With the UK having left the EU on January 31, 2020, and a withdrawal deal in place that provides for a transition period until December 31, 2020, some light has finally been shed for both future investors and other locations seeking to close the gap on the UK's investment hub status. All eyes will now be on London to see what the next few years bring.

Methodology

To create a shortlist for fDi’s European Cities and Regions of the Future 2020/21, the fDi Intelligence division of the Financial Times collected data using the specialist online FDI tools – fDi Benchmark and fDi Markets, as well as other sources. Data was collected for 505 locations (319 cities, 148 regions and 38 LEPs), under five categories: Economic Potential, Human Capital and Lifestyle, Cost Effectiveness, Connectivity and Business Friendliness.

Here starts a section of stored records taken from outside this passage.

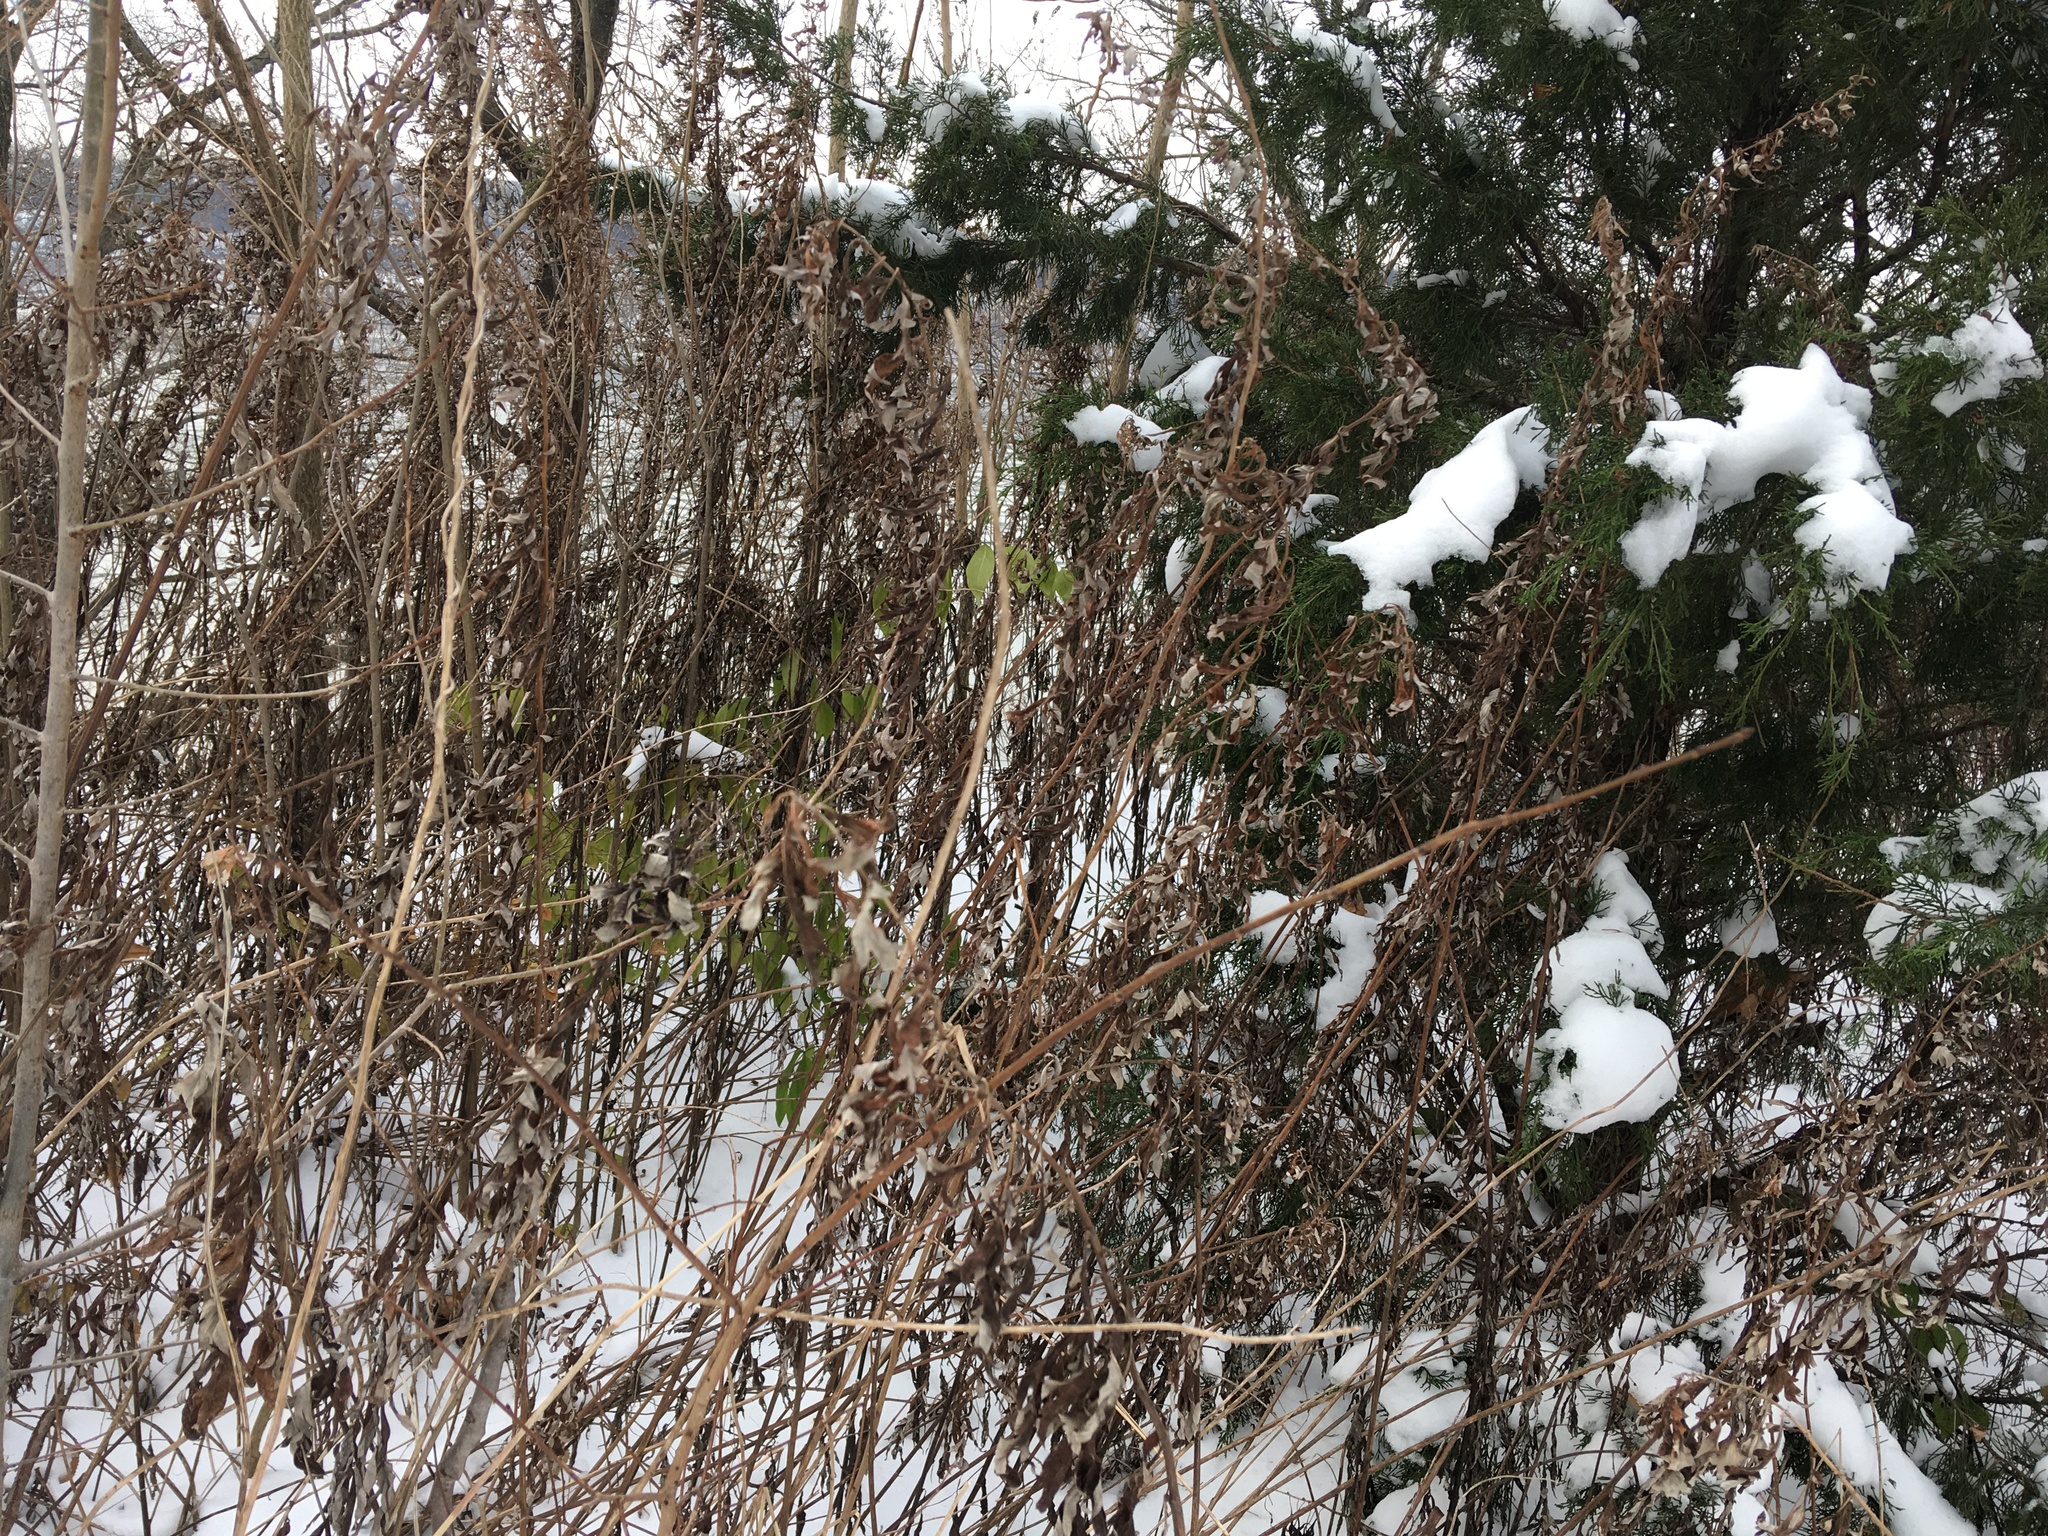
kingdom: Plantae
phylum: Tracheophyta
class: Magnoliopsida
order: Asterales
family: Asteraceae
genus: Artemisia
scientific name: Artemisia vulgaris
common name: Mugwort
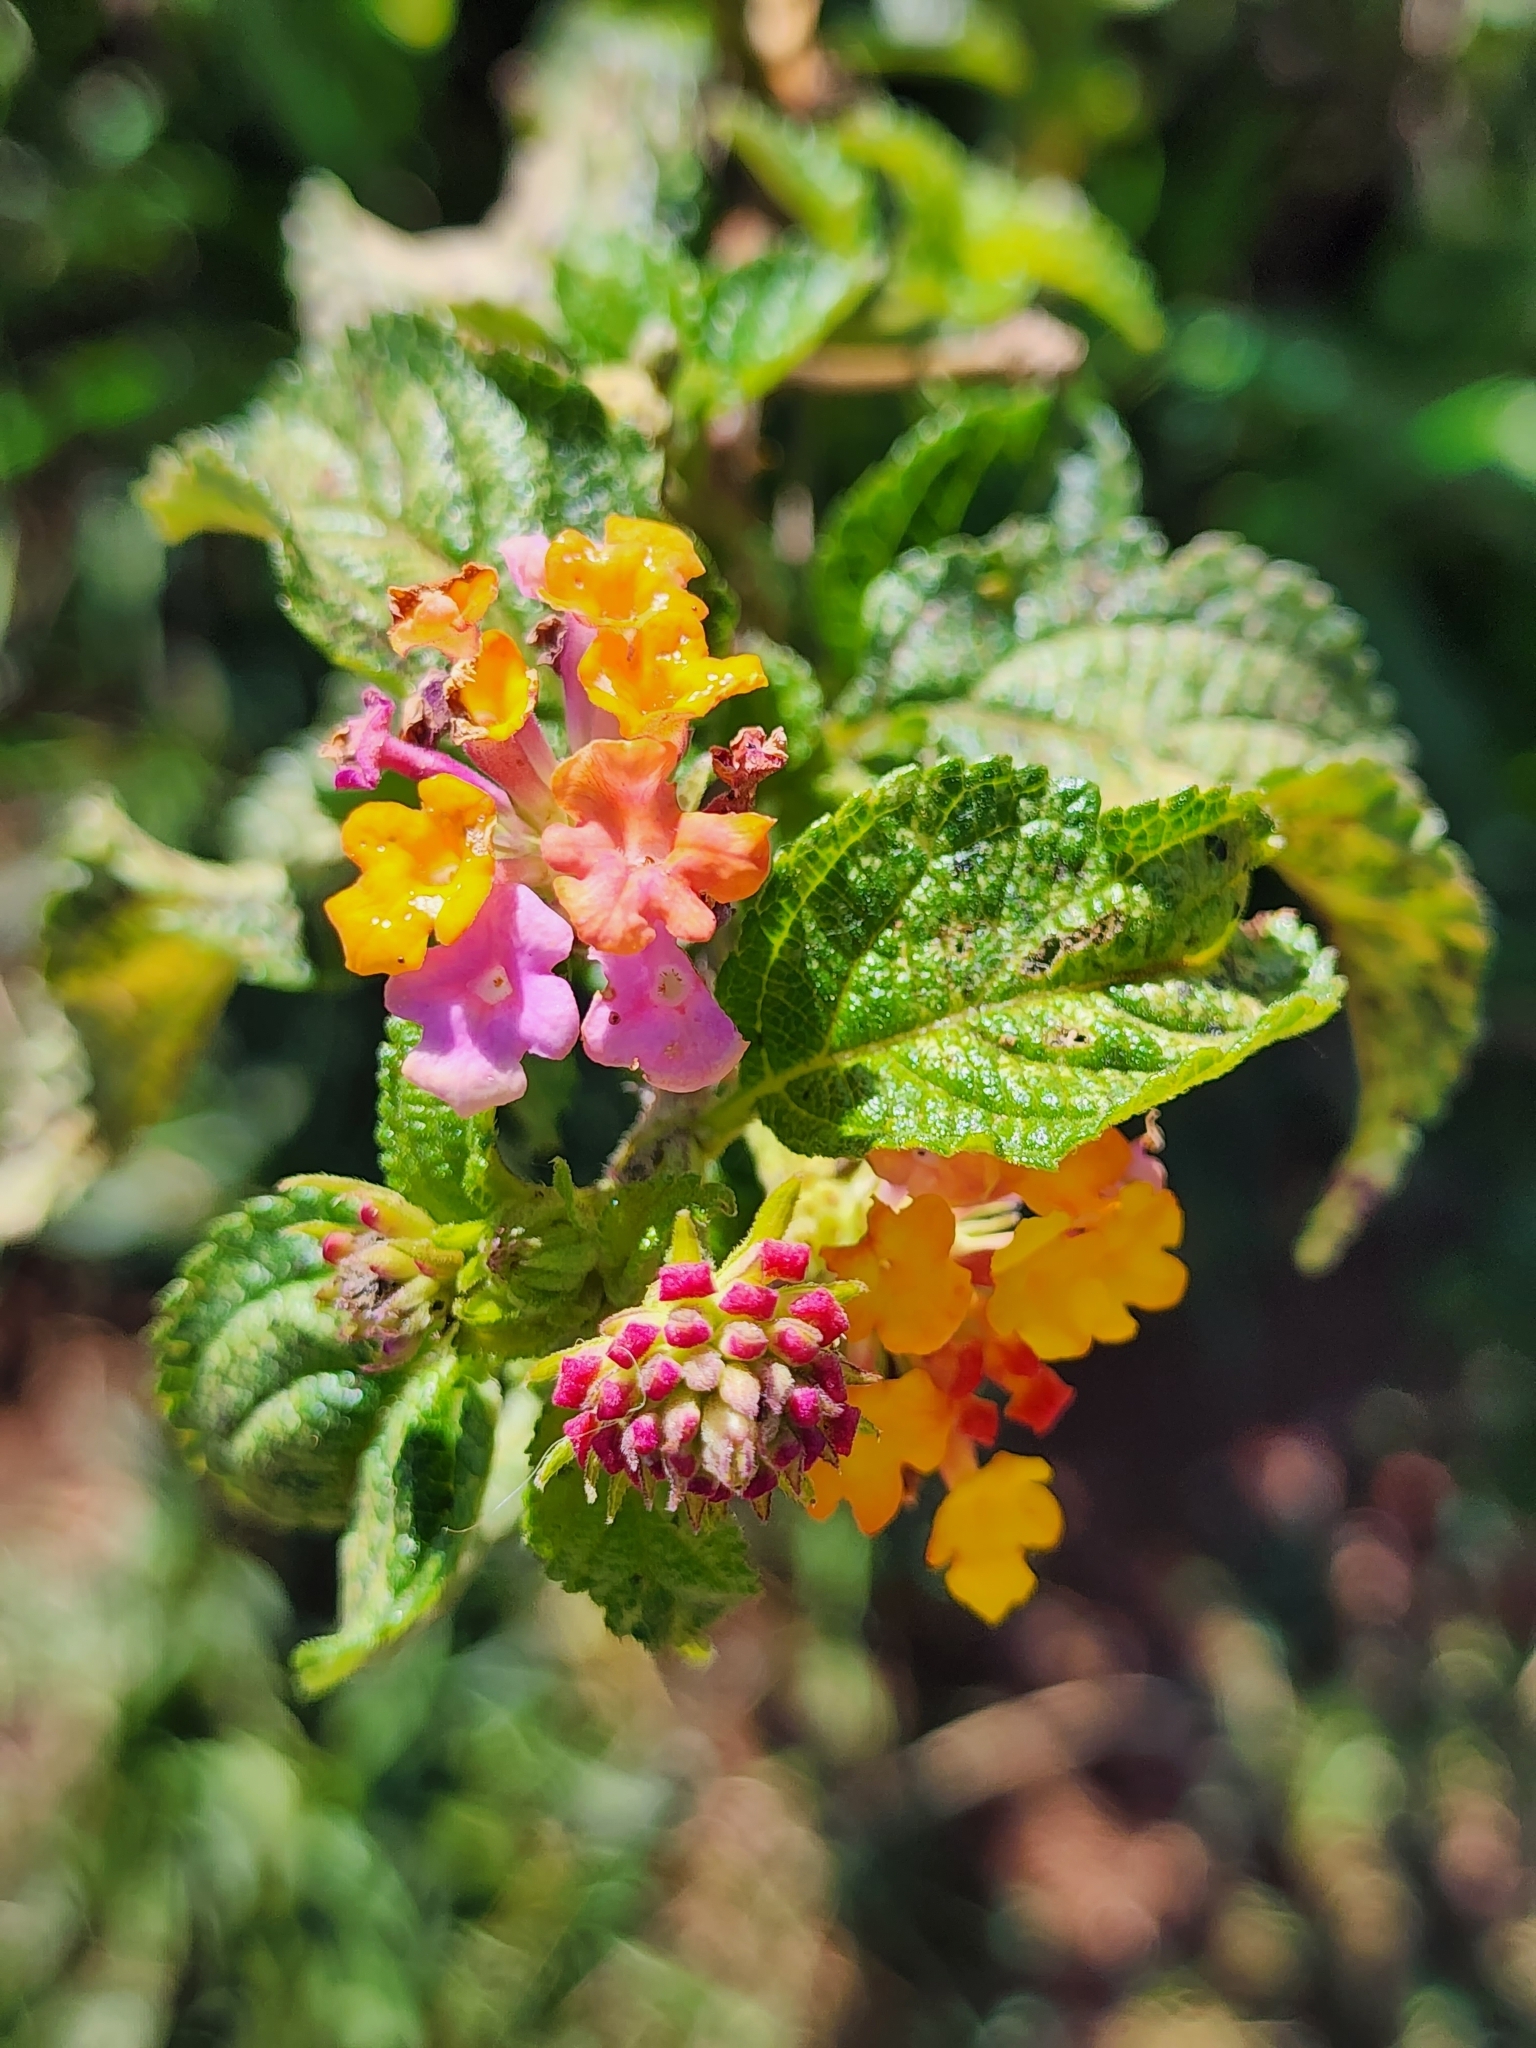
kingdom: Plantae
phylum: Tracheophyta
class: Magnoliopsida
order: Lamiales
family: Verbenaceae
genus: Lantana
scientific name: Lantana camara
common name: Lantana
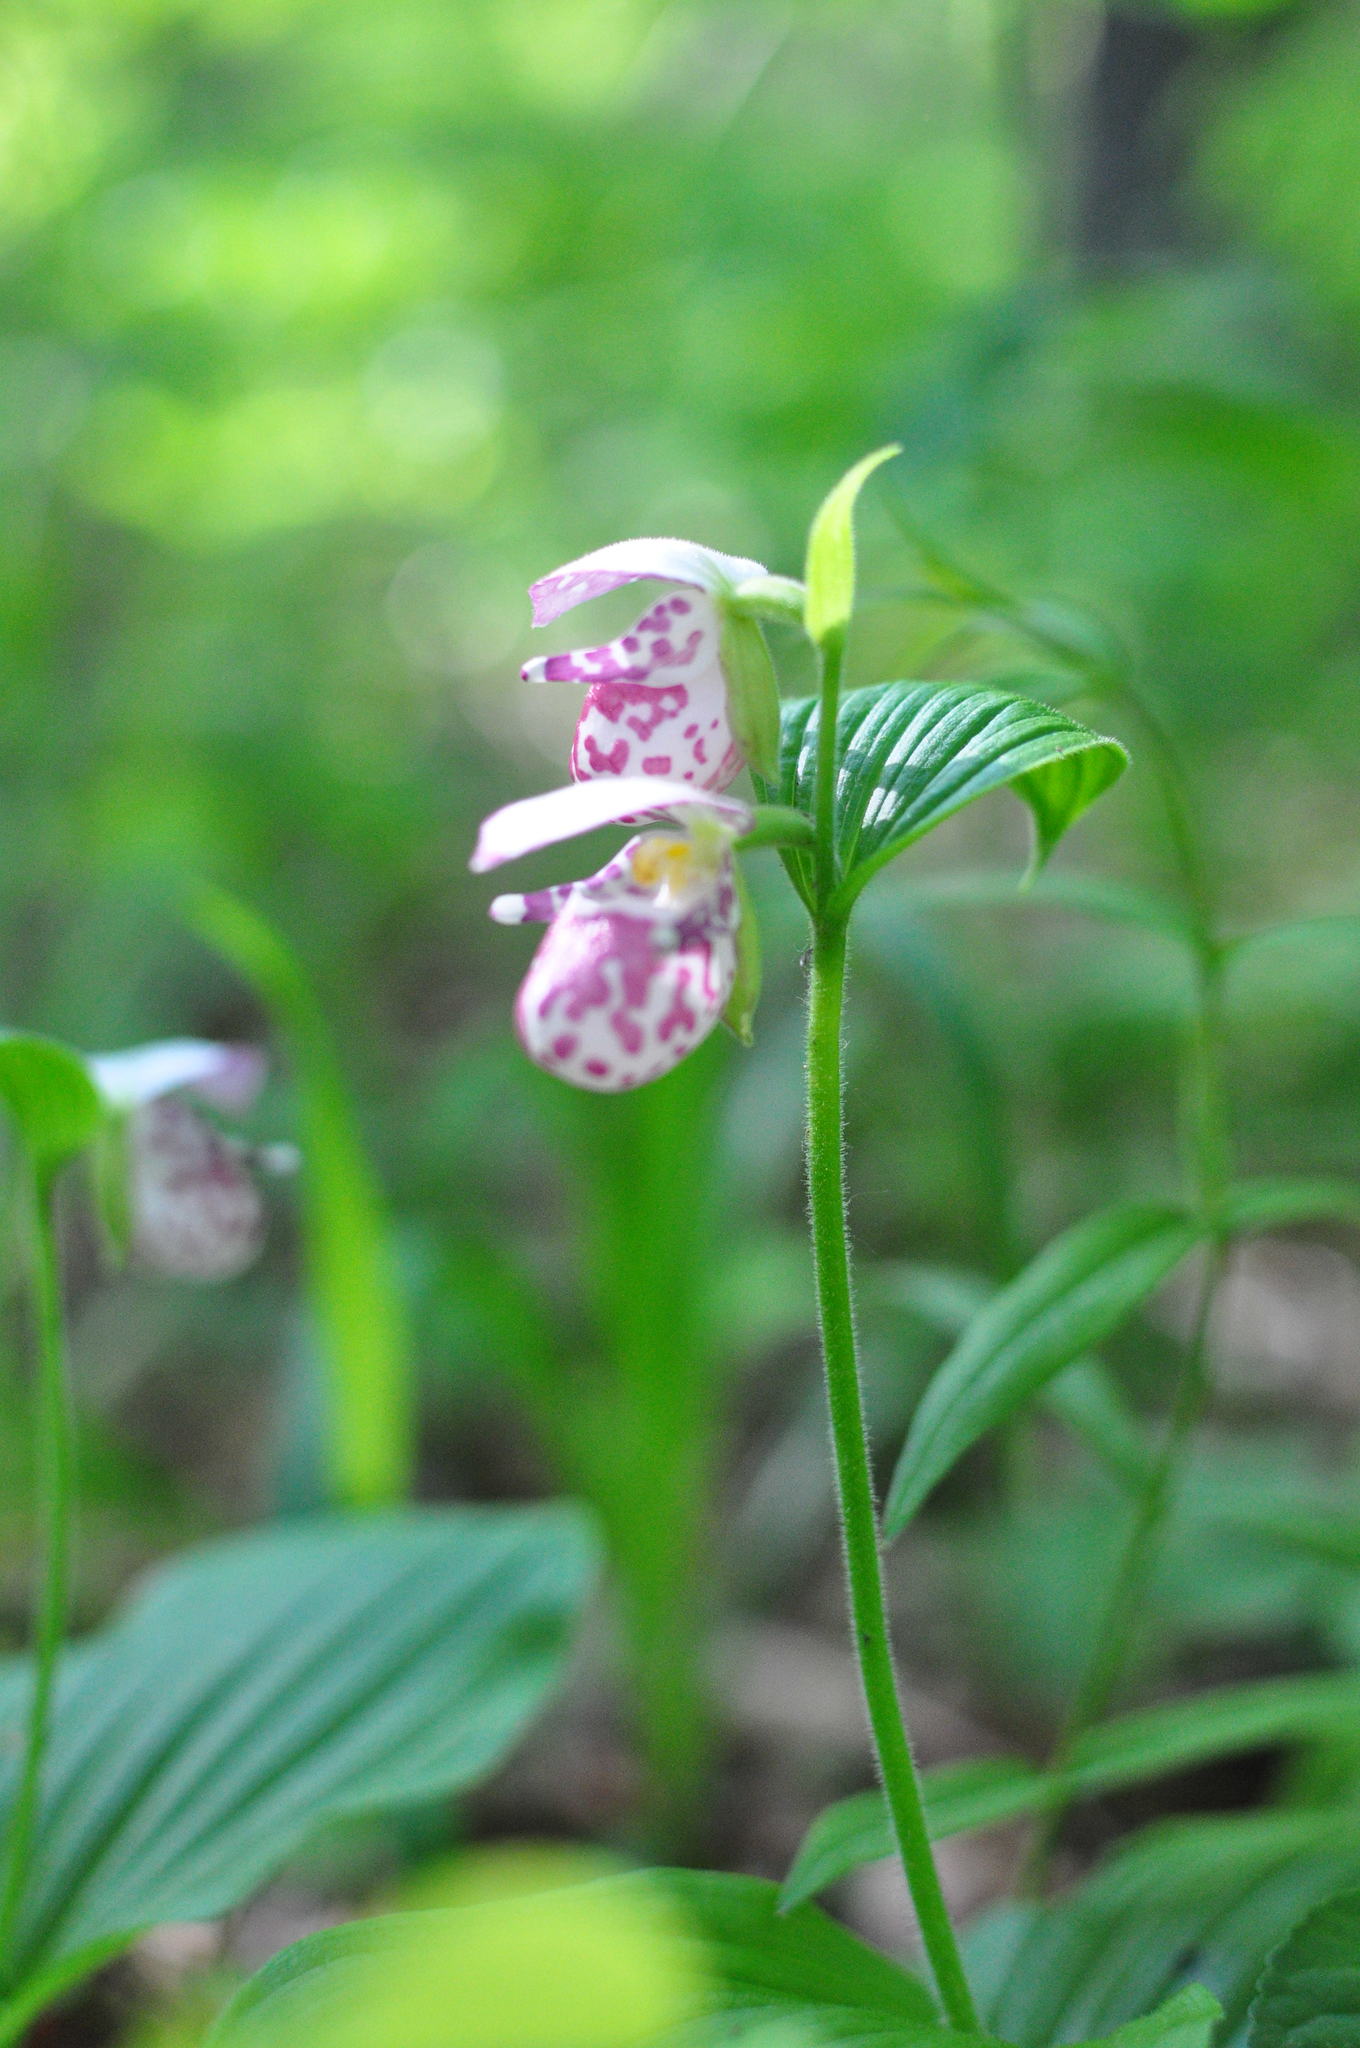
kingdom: Plantae
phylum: Tracheophyta
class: Liliopsida
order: Asparagales
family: Orchidaceae
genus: Cypripedium
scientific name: Cypripedium guttatum
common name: Pink lady slipper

Locations scored up to a maximum of 10 points for each data point, which were weighted by importance to the FDI decision-making process in order to compile the subcategory rankings as well as the overall ‘European Cities and Regions of the Future 2020/21’ ranking.

This award is a great recognition of Porto’s FDI strategy that is conducted by InvestPorto. This strategy focused on developing a city that welcomes investment, entrepreneurship, innovation, talent, and a sustainable development

Rui Moreira, Mayor of Porto

In addition, surveys were collected under a sixth category, FDI Strategy, for which there were 161 submissions. In this category, locations submitted details about their strategy for promoting FDI, which was then scored by fDi’s judging panel.

Bonus points were awarded to locations ranking in the top 10 for FDI Strategy within their population brackets. The highest ranking location was awarded an extra one point, on a sliding scale to 10th position, which was awarded an additional 0.1 point. Bonus points contributed to the scores for the overall results tables, but not the five categories as mentioned above.